Nel caso di specie, sottoposto al vaglio delle Sezioni Unite, l’Ente aveva fornito la prova che il fatto dannoso non gli era imputabile, posto che il documento di identità presentato dal portatore non era alterato né risultava rubato; che alla data di accensione del conto l’assegno non era stato ancora emesso e dunque non vi erano ragioni per sospettare che il nuovo cliente avesse instaurato il rapporto al solo fine di incassare la somma portata dal titolo; che, infine, la contraffazione dell’assegno non era riscontrabile ictu oculi, neppure ad un attento esame visivo, né appariva rilevabile al tatto.
La sentenza in commento è, evidentemente, di notevole rilevanza.
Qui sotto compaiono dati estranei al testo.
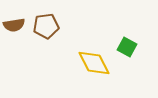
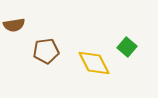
brown pentagon: moved 25 px down
green square: rotated 12 degrees clockwise
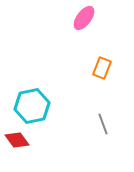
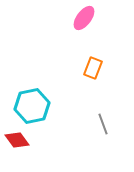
orange rectangle: moved 9 px left
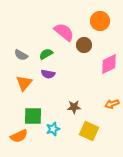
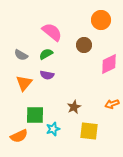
orange circle: moved 1 px right, 1 px up
pink semicircle: moved 12 px left
purple semicircle: moved 1 px left, 1 px down
brown star: rotated 24 degrees counterclockwise
green square: moved 2 px right, 1 px up
yellow square: rotated 18 degrees counterclockwise
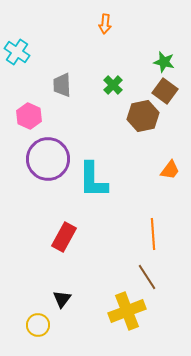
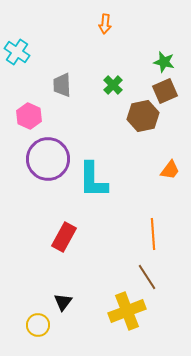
brown square: rotated 30 degrees clockwise
black triangle: moved 1 px right, 3 px down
Infatti, a fronte della rigorosa e poco convincente tesi della responsabilità oggettiva, in base alla quale la banca che paga un titolo intrasferibile è sempre e comunque responsabile, a prescindere dal grado di diligenza adottato nell’individuazione del prenditore, e, pertanto, tenuta a ripetere il pagamento all’effettivo beneficiario, il condivisibile arresto – che si auspica definitivo – delle Sezioni Unite consente all’Istituto pagatore di provare il diligente adempimento e/o l’assenza di colpa nell’eventuale inadempimento, onde andare esente da responsabilità, ovvero attenuarla. Si è, in conclusione, correttamente ritenuto che se è vero che la banca negoziatrice è tenuta ad operare con adeguata e prudenziale professionalità, ex art. 1176, co. 2, c.c., è altrettanto vero che dalla stessa non può pretendersi una vera e propria attività investigativa nell’identificazione del prenditore del titolo ovvero nella verifica dell’autenticità dell’assegno.